If you feel like your Java skills are just not up to snuff, spend some time with The Java Tutorials. The great thing about that site is that you can easily pick the area you want to learn about: the basic language, essential parts of the standard API, building a simple user interface in Swing, and so on. Another advantage of these official tutorials from Oracle is that they are precise and consistent in their use of language and terminology, and this can help you build your technical communication skills. Yes, you can do a random Web search for any of these, but Oracle's collection is well edited and presented.

A few sites have emerged in the last few years dedicated to helping programmers hone their skills with canned problems. Project Euler is one of the most famous, and I know students and alumni who really enjoy the challenges and the community. They make great training exercises if you are interested in programming competitions, such as the ones at the annual CCSC Midwest Conference or the ACM International Collegiate Programming Competition. Personally, I find them a bit too much like homework, but your mileage may vary.

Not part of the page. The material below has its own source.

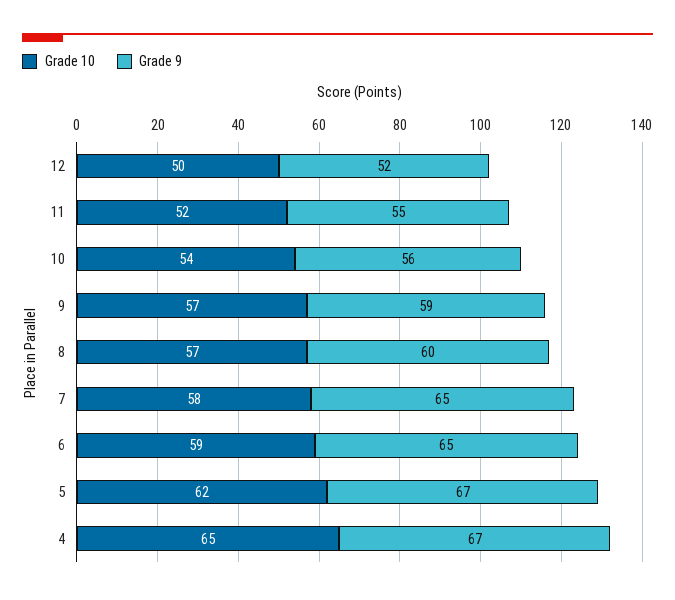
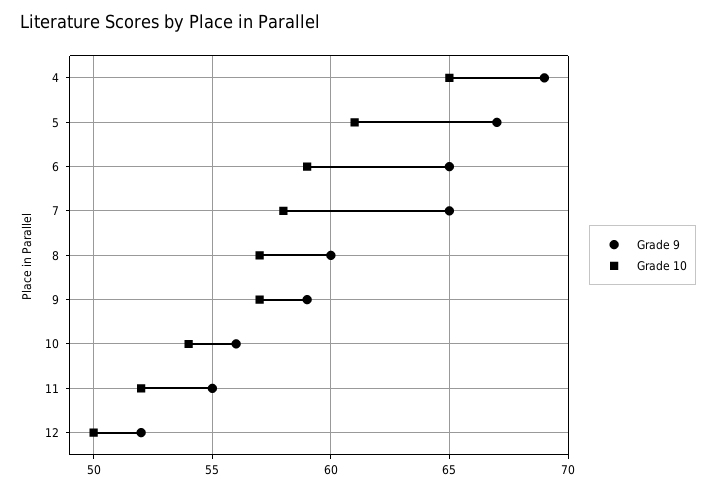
Grade 10, 5: 62 -> 61
Grade 9, 4: 67 -> 69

A different take on this kind of exercise is the Code Kata. The idea behind this is that you get to be a better programmer through intentional exercises, exercises that both help you remember what you know and push you to extend your skills.

A talented alumnus recommended cyber-dojo.org, which includes a wide selection of exercises and a community of reviewers. A slightly more aggressive model comes up at codefights.com, which I have not tried but heard recommended by another alumnus.

There are myriad open source projects on the Web. Sometimes it can be difficult to see how to get involved, and I see that many people mistakenly think that "get involved" necessarily means writing production code. This article at SmartBear paints a more accurate picture of how these communities tend to work and how you can contribute, regardless of your programming skill level.

One of the best ways to motivate yourself is to build a thing you care about. Whatever your interest is, you can write programs for it. Games? Figure skating? Home security? Soccer? Whatever it is, think of what you can do at a very small scale, and build it. Keeping the scale small is important, because actually completing a project is much more difficult than just tinkering around with it. I do a lot of work with game programming, and many students come to Computer Science because of an interest in video games. Many of these same students fall into the trap of thinking that the first game they program should be their grand vision for a new strategic multiplayer role-playing 4x roguelike. Don't do it. Start by recreating the classics, like Asteroids, Space Invaders. Keep the scope small, so that you can get the learning that only comes from finishing.

No matter what you do, do it with reflective practice. Think about what you are doing and why you are doing it. Write about it and talk to people about it. Find a community where you can share your findings and ask questions. This will help you develop your metacognitive skills. If you find that you want to learn more about how to learn, I recommend Pragmatic Thinking and Learning.

I hope this list has been helpful. If you have more favorite links, books, and tricks, feel free to leave them in the comments.